While funding for research and development is critical to get ideas off the ground, Wallis wants the commercialization of AI to become the centerpiece of Canada’s AI agenda next year.

“We haven’t quite solved the problem of commercialization; the connective tissue that links the researchers to private industry, government entities, and small and medium-sized enterprises,” said Wallis.

Research is the first part in a development lifecycle that spans from idea to economic value.

“The injections of funding from government is tremendous, but they have all gone into research. Commercialization is where we need Canadian startups to play a larger role. It requires talent, it requires funding, but it also requires these startups to get customers,” she said.

Wallis presented three recommendations for how Canadian-grown startups can be supported to commercialize AI-based products in 2018.

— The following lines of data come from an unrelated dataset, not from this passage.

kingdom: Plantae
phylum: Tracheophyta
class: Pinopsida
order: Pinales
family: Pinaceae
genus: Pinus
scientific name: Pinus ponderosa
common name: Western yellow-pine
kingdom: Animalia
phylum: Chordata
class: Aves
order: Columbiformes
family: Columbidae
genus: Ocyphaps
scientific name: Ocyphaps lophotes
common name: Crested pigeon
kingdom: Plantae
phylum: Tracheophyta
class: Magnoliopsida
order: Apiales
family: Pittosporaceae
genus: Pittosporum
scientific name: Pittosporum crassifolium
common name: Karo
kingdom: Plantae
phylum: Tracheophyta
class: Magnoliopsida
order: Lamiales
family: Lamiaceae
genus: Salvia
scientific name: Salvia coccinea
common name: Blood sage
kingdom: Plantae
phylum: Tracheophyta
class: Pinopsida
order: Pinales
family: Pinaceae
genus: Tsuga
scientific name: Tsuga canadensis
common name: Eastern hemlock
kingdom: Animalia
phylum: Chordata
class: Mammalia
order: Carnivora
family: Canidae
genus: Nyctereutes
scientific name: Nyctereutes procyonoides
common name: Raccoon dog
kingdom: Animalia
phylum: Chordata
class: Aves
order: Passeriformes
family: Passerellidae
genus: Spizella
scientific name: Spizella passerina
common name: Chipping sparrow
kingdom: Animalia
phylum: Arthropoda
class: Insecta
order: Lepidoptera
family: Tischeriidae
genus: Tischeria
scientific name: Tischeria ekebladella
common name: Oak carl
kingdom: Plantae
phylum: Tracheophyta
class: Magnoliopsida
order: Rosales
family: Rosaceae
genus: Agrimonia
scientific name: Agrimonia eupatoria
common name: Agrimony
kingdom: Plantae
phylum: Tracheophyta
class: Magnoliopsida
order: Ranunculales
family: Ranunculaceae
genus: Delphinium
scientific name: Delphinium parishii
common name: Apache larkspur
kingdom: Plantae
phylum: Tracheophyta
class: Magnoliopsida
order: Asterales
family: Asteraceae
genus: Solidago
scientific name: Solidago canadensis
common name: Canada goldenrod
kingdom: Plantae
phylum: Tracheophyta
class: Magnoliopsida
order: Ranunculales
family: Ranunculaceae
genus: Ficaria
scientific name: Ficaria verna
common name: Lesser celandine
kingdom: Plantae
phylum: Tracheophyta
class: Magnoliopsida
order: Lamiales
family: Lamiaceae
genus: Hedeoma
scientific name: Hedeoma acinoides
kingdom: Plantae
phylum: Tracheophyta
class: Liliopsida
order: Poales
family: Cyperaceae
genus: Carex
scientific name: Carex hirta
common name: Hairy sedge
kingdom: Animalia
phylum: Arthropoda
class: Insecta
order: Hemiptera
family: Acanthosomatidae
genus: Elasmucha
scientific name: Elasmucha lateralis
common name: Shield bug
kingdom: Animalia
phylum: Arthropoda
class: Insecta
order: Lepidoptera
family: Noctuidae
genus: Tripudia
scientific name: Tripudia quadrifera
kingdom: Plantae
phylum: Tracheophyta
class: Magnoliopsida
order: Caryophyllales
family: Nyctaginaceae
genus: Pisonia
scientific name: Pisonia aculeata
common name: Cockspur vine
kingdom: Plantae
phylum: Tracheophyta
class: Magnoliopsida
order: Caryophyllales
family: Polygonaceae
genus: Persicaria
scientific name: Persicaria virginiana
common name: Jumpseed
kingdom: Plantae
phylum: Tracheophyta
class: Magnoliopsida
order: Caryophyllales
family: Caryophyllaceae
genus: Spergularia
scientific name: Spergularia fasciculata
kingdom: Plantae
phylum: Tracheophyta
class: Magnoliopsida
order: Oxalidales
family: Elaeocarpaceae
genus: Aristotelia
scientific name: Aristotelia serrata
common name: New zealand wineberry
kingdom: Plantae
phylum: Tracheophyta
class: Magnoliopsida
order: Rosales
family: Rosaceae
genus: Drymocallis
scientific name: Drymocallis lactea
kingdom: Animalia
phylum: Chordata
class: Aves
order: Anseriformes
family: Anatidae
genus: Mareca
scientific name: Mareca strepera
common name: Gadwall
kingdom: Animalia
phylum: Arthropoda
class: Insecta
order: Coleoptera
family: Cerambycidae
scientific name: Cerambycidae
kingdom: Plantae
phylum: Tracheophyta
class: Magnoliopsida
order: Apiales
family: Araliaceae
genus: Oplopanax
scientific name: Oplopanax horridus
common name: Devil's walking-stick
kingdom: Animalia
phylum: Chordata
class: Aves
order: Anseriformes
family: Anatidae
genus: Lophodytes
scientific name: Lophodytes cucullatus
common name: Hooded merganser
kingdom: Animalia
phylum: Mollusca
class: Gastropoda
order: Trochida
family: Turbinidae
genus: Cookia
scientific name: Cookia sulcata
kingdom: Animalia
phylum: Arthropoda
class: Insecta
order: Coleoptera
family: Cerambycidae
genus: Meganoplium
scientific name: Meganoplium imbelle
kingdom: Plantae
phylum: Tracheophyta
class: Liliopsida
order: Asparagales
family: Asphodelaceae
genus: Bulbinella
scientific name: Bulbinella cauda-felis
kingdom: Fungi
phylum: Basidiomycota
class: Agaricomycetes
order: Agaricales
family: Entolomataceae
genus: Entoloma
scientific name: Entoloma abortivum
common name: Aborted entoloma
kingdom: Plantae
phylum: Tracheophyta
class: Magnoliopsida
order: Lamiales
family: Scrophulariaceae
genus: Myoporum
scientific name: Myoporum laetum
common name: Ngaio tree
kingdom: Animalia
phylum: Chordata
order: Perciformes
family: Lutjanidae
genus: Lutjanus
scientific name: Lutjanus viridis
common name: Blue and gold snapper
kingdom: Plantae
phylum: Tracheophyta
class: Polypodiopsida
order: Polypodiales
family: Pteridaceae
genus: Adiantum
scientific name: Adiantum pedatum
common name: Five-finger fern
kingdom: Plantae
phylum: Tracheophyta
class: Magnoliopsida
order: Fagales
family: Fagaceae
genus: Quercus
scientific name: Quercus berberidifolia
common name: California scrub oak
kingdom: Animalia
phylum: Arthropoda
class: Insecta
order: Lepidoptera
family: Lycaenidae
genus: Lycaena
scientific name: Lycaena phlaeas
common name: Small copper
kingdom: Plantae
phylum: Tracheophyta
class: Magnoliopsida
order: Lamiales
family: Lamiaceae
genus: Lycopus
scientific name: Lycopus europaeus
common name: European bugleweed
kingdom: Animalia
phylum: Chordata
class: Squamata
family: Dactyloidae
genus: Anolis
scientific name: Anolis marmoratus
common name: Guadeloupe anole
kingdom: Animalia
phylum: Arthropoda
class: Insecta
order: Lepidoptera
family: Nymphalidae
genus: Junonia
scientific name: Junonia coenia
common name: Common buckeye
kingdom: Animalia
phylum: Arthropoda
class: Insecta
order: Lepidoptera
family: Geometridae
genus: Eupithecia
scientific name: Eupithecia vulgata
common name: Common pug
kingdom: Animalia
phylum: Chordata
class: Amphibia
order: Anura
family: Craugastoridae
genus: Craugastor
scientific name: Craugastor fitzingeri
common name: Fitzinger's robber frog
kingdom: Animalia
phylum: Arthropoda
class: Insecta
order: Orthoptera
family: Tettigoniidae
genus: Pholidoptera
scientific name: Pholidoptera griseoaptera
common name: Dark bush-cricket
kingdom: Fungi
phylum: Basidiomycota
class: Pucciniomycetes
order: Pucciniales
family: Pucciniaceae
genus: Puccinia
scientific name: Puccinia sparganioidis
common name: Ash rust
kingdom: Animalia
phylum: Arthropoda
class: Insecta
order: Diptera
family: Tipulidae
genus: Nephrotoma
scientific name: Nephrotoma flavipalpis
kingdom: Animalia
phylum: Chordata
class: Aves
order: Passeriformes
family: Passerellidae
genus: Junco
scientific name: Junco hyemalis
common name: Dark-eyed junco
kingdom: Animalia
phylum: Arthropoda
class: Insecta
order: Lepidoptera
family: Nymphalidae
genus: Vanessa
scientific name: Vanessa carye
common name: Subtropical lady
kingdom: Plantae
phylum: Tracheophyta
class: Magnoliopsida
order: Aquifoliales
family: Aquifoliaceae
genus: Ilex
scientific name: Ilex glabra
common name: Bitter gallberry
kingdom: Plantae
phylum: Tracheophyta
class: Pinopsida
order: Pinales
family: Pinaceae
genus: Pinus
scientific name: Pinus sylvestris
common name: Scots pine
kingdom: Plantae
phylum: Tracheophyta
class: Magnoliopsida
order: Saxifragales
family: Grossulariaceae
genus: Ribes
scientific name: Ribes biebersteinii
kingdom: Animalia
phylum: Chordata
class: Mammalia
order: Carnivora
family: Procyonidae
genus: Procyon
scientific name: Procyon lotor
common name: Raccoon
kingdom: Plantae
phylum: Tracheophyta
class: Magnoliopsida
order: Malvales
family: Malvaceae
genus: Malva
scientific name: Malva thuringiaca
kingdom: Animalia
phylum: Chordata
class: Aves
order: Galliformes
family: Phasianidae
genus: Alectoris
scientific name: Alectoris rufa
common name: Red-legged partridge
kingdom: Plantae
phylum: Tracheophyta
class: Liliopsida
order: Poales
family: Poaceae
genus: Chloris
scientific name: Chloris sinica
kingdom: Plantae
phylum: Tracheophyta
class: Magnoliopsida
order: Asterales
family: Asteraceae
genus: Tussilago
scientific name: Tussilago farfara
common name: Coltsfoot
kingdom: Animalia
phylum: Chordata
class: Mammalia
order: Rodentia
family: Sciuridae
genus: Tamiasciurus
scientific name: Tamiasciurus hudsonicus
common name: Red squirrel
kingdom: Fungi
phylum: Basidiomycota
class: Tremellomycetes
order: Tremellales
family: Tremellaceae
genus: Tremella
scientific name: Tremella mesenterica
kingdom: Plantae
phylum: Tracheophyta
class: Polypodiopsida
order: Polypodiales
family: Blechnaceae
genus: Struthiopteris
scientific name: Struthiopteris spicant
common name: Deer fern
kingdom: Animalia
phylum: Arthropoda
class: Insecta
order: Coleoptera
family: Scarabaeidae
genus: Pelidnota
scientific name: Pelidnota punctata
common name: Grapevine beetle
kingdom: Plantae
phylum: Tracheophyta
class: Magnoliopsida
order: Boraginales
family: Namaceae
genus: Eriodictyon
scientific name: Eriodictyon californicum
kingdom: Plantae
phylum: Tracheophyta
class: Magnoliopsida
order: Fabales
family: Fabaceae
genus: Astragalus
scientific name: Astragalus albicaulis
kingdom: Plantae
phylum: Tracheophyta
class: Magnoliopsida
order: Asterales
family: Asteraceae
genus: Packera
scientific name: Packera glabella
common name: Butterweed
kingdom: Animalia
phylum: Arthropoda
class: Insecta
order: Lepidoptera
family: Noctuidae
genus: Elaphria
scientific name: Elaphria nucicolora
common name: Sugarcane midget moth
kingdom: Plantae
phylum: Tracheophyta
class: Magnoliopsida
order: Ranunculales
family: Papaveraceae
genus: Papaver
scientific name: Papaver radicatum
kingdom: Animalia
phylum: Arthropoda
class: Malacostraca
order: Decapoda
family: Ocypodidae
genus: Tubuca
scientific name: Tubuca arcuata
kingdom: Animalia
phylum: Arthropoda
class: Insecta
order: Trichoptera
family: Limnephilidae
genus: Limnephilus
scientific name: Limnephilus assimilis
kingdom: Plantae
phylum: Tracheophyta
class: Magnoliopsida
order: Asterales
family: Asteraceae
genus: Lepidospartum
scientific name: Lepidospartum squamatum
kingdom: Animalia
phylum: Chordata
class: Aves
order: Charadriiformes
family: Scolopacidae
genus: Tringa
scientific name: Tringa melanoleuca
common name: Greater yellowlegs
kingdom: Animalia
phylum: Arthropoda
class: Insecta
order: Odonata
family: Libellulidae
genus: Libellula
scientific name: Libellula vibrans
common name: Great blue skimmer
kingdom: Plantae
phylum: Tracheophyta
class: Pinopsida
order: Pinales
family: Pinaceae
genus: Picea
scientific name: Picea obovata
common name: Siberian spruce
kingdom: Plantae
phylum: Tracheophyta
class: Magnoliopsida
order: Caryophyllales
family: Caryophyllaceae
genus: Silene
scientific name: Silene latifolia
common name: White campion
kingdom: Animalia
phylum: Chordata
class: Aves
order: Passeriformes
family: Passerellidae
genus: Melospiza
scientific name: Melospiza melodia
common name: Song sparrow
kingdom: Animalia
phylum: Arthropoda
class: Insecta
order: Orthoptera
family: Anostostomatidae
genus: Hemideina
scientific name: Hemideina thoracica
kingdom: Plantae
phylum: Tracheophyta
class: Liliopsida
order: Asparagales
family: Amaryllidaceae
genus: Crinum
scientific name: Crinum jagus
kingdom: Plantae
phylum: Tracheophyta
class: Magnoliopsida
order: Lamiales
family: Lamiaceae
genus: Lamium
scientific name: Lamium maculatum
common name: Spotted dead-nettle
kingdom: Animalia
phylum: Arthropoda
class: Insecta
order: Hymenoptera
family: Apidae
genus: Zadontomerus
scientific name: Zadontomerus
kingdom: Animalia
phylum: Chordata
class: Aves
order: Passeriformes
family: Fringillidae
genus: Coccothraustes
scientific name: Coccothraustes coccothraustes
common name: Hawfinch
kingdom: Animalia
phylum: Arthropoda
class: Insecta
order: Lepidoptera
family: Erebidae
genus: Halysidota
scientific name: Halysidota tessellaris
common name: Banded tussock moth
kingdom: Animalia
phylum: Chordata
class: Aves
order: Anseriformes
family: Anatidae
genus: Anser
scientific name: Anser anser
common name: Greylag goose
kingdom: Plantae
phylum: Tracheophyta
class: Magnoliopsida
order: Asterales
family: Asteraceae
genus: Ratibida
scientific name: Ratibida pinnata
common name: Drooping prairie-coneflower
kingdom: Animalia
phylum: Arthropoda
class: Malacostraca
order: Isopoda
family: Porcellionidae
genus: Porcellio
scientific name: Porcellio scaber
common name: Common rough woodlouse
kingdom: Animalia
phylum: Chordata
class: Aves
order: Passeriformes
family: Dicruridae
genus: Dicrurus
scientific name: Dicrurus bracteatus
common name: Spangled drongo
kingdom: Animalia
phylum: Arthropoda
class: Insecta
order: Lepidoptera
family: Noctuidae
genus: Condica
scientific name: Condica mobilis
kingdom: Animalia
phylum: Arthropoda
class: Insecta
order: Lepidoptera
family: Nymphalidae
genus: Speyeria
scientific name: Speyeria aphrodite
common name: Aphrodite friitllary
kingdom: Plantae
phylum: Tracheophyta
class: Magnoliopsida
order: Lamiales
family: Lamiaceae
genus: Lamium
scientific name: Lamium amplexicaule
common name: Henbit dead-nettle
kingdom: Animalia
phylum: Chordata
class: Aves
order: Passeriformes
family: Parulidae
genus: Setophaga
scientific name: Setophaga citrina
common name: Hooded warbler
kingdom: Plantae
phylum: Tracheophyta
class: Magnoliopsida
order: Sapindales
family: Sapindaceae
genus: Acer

  1. Advance Canada’s data policies: “Canada is definitely progressive when it comes to privacy by design, but we need to advance our data policies to the next level to allow Canadian companies to take advantage of data in a meaningful way.”
  2. Tackle the scale-up challenge: “We’re moving in right direction on funding and on talent but we need to move in the right direction to motivate Canadian companies and government entities to buy from Canadian AI startups.”
  3. Sector-focused solutions: “Early AI solutions were around AI technology: natural language processing and building out machine learning algorithm capabilities… But now we should start looking at solutions in sectors like mining, retail, and agriculture.”

Next year, Wallis hopes to see Canadian AI startups moving away from creating generic AI-driven solutions to building specific industry solutions, “that’s where we can get real value.”